The harmonic current and harmonic voltage in the transformer can be obtained through theoretical analysis and experimental measurement of the circuit. Generally speaking, harmonics in transformers mainly include secondary side harmonic currents and harmonic voltages, which will produce some adverse effects and hazards in transformers, such as damaging insulation materials, causing overvoltage, reducing efficiency, etc. Therefore, the harmonic response and tolerance of the transformer need to be evaluated to determine whether harmonic suppression measures are needed.

Harmonic analysis can be achieved through computer simulation software. Generally speaking, you can use circuit simulation software to establish an equivalent circuit model of the transformer, and perform harmonic analysis on the model to obtain the distribution and propagation of harmonic currents and harmonic voltages. In addition, the harmonic current and harmonic voltage in the transformer can also be obtained through experimental measurements and analyzed and evaluated.

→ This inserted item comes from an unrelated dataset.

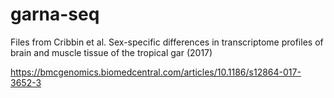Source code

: # garna-seq
Files from Cribbin et al. Sex-specific differences in transcriptome profiles of brain and muscle tissue of the tropical gar (2017)

https://bmcgenomics.biomedcentral.com/articles/10.1186/s12864-017-3652-3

When conducting harmonic analysis of a transformer, it is necessary to consider the frequency and amplitude of harmonics, as well as the impact of factors such as the rated capacity, winding structure, and core material of the transformer on the harmonic response. By analyzing the propagation and distribution of harmonics, the harmonic response and tolerance in the transformer can be determined, and corresponding harmonic suppression measures can be taken to ensure the normal operation of the transformer and the safety of the equipment.

Harmonic analysis can also be used to design harmonic suppression measures for transformers. Common harmonic suppression measures include harmonic filters, harmonic dampers, harmonic capacitors, etc. These measures can be verified through simulation software to determine their inhibitory effects and implementation options.

In practical applications, harmonic analysis of transformers is also very important. Especially in power systems, harmonic problems have become one of the important factors affecting power equipment and power quality. For transformers, the existence of harmonics will cause the rated capacity transformer to become non-rated capacity, causing voltage distortion and imbalance of the rated voltage transformer, accelerating insulation aging and reducing the life of the transformer. Therefore, when designing and operating a transformer, it is necessary to evaluate the harmonic response of the transformer and take corresponding measures for harmonic suppression to ensure the safety and stability of the equipment.